#### Required action:
Copy the records below in full, changing no character.

[Dataset entries]
☆ ☆ ☆ ☆

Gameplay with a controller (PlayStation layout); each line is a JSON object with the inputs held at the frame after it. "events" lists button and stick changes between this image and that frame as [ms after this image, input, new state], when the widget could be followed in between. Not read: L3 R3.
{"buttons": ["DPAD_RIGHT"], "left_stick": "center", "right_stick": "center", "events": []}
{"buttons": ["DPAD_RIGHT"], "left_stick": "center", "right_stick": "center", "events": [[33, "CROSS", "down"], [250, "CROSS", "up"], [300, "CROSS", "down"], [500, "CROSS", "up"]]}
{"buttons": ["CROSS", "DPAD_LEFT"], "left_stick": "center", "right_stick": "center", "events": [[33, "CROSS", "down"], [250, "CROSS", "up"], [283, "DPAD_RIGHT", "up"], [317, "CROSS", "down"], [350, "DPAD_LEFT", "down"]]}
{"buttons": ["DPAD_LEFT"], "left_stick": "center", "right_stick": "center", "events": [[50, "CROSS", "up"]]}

☆ ☆ ☆ ☆

#### Result of the task:
Gameplay with a controller (PlayStation layout); each line is a JSON object with the inputs held at the frame after it. "events" lists button and stick changes between this image and that frame as [ms after this image, input, new state], when the widget could be followed in between. Not read: L3 R3.
{"buttons": ["DPAD_RIGHT"], "left_stick": "center", "right_stick": "center", "events": []}
{"buttons": ["DPAD_RIGHT"], "left_stick": "center", "right_stick": "center", "events": [[33, "CROSS", "down"], [250, "CROSS", "up"], [300, "CROSS", "down"], [500, "CROSS", "up"]]}
{"buttons": ["CROSS", "DPAD_LEFT"], "left_stick": "center", "right_stick": "center", "events": [[33, "CROSS", "down"], [250, "CROSS", "up"], [283, "DPAD_RIGHT", "up"], [317, "CROSS", "down"], [350, "DPAD_LEFT", "down"]]}
{"buttons": ["DPAD_LEFT"], "left_stick": "center", "right_stick": "center", "events": [[50, "CROSS", "up"]]}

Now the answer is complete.